This repo provides an example of using Redshift to load and analyze user listen and song data from a hypothetical music app. The code builds on sample code from a Udacity class project.
- Fill in
dwh.cfg
with your AWS information, cluster information (including host and DB login), and an IAM_ROLE that allows you to access your cluster. - Run
python create_tables.py
to create all tables - Run
python etl.py
to stage and load data, and run sample analysis.
NOTE: This code currently only loads 1 month of songplay data and a small subset of song data, for efficiency. This can be modified by changing the s3 addresses in dwh.cfg
to reference the entire dataset. Specifically, to do this, remove the /2018/11
and /A/A
suffixes where they appear in the LOG_DATA
and SONG_DATA
paths. Note that you will need a large cluster and patience to run the full dataset!
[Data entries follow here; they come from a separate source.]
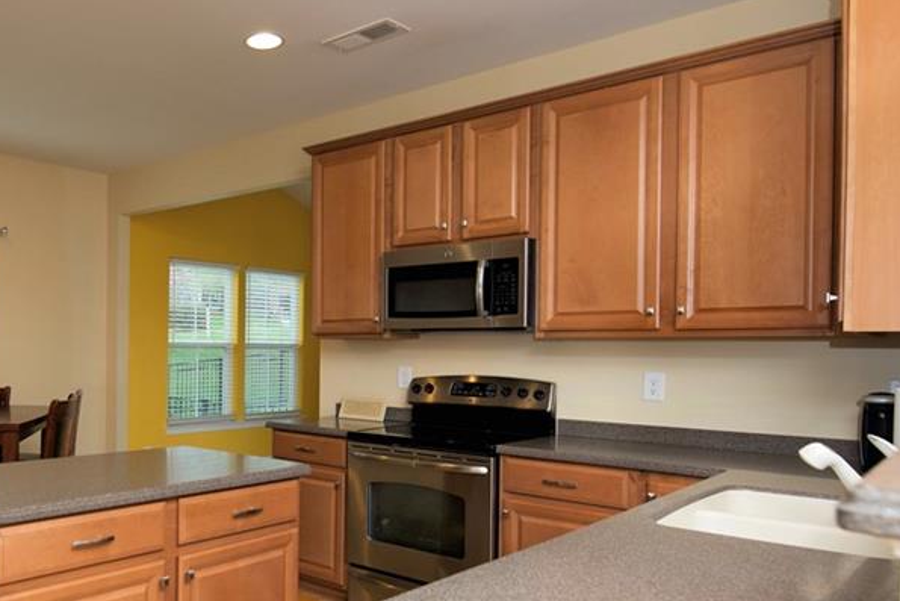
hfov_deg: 55.9
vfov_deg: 42.1
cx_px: 178
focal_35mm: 31
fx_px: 775
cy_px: 367
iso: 800
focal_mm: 18
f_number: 3.5
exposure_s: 1/250
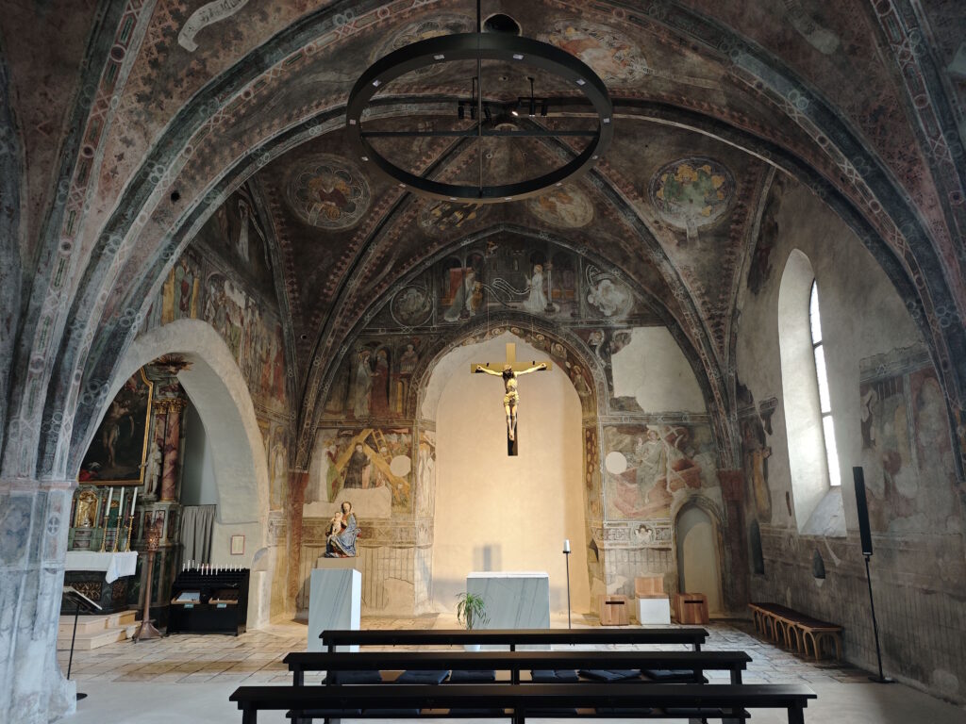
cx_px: 483
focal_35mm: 23
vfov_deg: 58.9
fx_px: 642
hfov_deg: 73.9
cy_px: 362
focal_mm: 8.72
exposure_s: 1/33.3
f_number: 1.63
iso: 800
Data is staged in two tables: staging_songs
, which holds data from the million songs database, and staging_events
, which holds data describing app transactions. We'll be pulling data from both tables to produce the analysis tables (described below). We'll align data between the tables using the song title, so we use it as the distribution key for both tables. This will make copying to the final songplay
table more efficient.
The analysis table design is provided. It is a star schema design, with the songplay
table as the fact table and users
, artists
, songs
, and times
as the dimension tables. Since we do not know ahead of time how many users and artists there will be relative to the number of songplays, we will leave the distribution strategy as 'auto' -- this will automatically distribute smaller tables (eg, if there are only a few users, the users
table will be copied to all nodes) and distribute larger tables (eg, if there are many artists, the table will automatically be distributed).
We provide 2 example queries, one that joins the artists
and songplay
tables to gather the 5 most listened to artists, and one that uses only the songplay
table to gather the 5 most common user locations.